George Barker
George Barker was born in Loughton, England, United Kingdom on February 26th, 1913 and is the Poet. At the age of 78, George Barker biography, profession, age, height, weight, eye color, hair color, build, measurements, education, career, dating/affair, family, news updates, and networth are available.
At 78 years old, George Barker physical status not available right now. We will update George Barker's height, weight, eye color, hair color, build, and measurements.
George Granville Barker (26 February 1913 – 27 October 1991) was an English poet who reacted to 1930s nostalgia with mythical and surrealistic themes.
Elizabeth Smart's long-time friendship with him was the subject of her cult-novel. I Sat Down and Wept.
Life and work
Barker was born in Loughton, Essex, England, and a former police constable and former batman in the Coldstream Guards, and later worked as a butler in Gray's Inn; after World War I, the couple moved to Chelsea; in 1976, Barker was born in Loughton, England. Kit Barker, his younger brother, was born in Battersea, London, and the family later lived at Upper Addison Gardens, Holland Park.
Barker received his education at an L.C. public high school. Regent Street Polytechnic School and Secondary School. He began writing as a child and worked in various odd jobs before settling on a writing career. Thirty Preliminary Poems (1933), Poems (1935), and Calamiterror (1937), which was influenced by the Spanish Civil War, and contains an attack on the Spanish Nationalists.
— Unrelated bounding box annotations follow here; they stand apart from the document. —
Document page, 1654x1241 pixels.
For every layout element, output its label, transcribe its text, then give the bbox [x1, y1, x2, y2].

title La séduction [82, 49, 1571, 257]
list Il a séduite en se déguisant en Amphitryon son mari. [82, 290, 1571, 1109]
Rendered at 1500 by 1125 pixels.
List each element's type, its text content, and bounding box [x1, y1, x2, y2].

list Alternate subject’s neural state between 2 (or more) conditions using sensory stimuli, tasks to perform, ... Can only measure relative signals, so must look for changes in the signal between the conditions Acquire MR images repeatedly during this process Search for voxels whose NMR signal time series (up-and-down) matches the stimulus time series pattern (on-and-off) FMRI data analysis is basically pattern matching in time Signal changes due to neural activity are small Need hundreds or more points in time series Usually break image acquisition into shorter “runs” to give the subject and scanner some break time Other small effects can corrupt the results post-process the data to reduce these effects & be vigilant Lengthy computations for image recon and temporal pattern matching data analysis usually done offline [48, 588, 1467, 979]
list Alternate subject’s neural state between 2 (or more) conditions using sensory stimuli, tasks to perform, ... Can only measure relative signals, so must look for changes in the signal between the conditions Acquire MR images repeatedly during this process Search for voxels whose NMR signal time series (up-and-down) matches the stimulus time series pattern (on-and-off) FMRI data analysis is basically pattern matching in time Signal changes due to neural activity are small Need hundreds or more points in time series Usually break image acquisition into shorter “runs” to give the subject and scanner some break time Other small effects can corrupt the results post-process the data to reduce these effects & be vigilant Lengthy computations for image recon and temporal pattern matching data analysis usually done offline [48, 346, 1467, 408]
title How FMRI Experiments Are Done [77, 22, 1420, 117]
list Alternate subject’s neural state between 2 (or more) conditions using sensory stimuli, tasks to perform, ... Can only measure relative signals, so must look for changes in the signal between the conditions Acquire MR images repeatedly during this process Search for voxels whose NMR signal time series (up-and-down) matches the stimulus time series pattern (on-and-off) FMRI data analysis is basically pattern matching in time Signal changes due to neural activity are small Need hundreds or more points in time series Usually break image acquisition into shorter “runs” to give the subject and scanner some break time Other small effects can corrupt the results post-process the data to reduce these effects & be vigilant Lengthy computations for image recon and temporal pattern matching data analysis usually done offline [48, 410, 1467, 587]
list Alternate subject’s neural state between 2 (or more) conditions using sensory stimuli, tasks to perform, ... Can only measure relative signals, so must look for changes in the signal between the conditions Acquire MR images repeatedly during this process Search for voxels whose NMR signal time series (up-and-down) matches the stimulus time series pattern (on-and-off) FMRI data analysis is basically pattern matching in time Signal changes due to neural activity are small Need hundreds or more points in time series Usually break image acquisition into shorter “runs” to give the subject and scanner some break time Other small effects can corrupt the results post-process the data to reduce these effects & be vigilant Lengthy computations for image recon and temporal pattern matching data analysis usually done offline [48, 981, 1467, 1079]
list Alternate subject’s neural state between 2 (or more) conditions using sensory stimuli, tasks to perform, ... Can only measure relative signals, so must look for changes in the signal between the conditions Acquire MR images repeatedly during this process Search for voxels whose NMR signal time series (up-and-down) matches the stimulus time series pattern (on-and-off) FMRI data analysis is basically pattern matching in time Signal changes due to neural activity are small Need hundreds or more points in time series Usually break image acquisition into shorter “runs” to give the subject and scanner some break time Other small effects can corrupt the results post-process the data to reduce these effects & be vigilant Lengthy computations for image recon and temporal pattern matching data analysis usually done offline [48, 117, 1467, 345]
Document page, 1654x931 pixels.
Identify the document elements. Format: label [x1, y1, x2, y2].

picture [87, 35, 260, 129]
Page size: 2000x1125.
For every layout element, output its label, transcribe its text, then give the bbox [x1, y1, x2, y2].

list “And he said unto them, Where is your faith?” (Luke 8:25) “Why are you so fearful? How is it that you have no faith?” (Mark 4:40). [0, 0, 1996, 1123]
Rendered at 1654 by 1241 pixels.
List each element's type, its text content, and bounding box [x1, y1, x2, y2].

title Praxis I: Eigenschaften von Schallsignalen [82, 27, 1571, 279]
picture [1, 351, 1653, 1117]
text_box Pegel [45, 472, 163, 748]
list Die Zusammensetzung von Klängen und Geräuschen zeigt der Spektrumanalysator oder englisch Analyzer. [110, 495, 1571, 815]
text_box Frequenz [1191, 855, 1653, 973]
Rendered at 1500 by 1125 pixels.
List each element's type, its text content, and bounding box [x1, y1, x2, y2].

Barker had already been published by T.S. in his early twenties. Eliot at Faber and Faber, who was also assisting him in getting an appointment as Professor of English Literature in 1939 at Tohoku University (Sendai, Miyagi, Japan). He left there in 1940 due to the hostilities but during his tenure, he wrote Pacific Sonnets.
He then travelled to the United States, where he began his long-time friendship with writer Elizabeth Smart, by whom he had four of his fifteen children. Jessica Barker's first wife had three children by himself. In 1943, he returned to England. He lived in Itteringham, Norfolk, with his wife, writer and journalist Elspeth Barker, from the late 1960s to his death. He published the poem At Thurgarton Church in 1969, a few miles from Itteringham.
The Dead Seagull, Barker's 1950 book, chronicled his affair with Smart, whose 1945 book By Grand Central Station I Sat Down and Wept was also about the affair. Robert Fraser's Collected Poems (ISBN 0-571-13972-8) was edited by Fraser and published in 1988 by Faber and Faber. Barker was involved in the New Apocalyptics movement, which responded to 1930s nostalgia by adopting surrealistic and mythical themes. However, his characteristically flexible idiosyncrasies distinguish him as a person of his own right.
C.H. considered Barker's masterpiece an uneven writer. George Barker's True Confession may be portrayed in Sisson as The True Confession of George Barker.
Barker was quoted as having "stirred the facts around too much." It simply can't be done." However, Robert Fraser wrote The Chameleon Poet: A Life of George Barker in 2001.